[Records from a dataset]
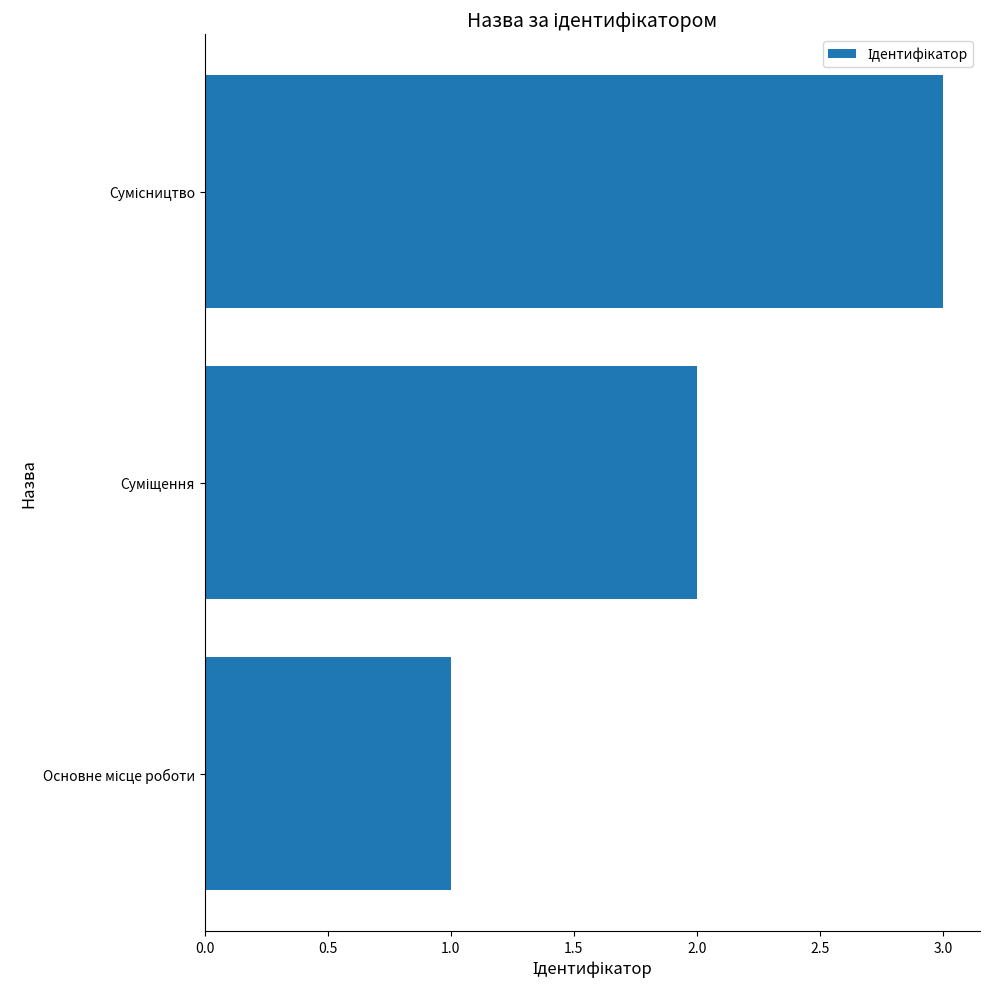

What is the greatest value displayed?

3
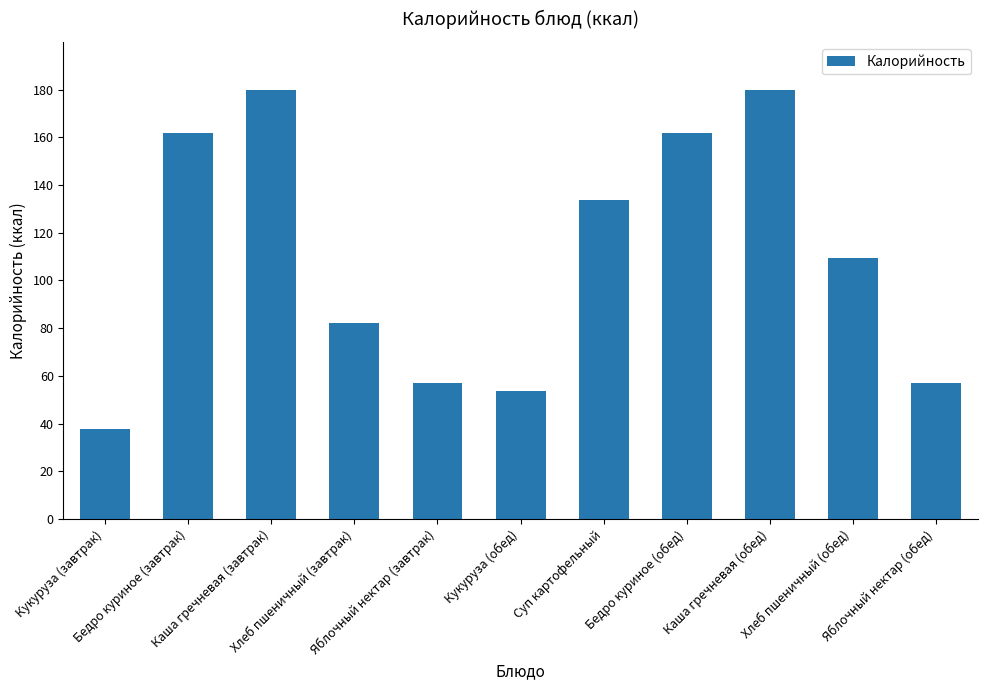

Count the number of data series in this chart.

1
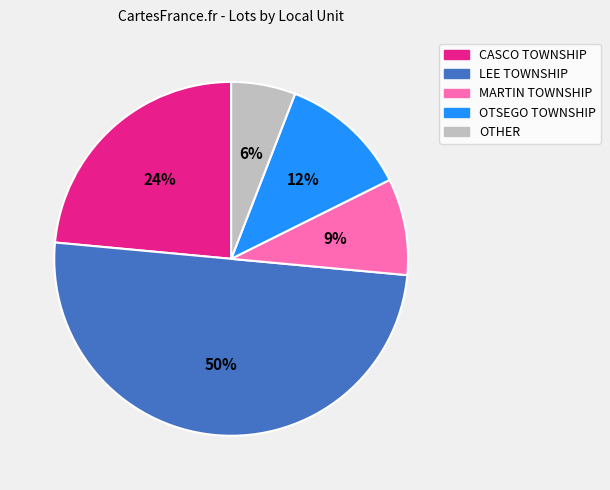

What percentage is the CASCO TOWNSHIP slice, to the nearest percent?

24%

§ What the exercise asks:
Change every "chart" in the material above to "graph" and reproduce the rest of the text without other alterations. Omit the pictures.

§ Output of the exercise:
What is the greatest value displayed?

3

Count the number of data series in this graph.

1

What percentage is the CASCO TOWNSHIP slice, to the nearest percent?

24%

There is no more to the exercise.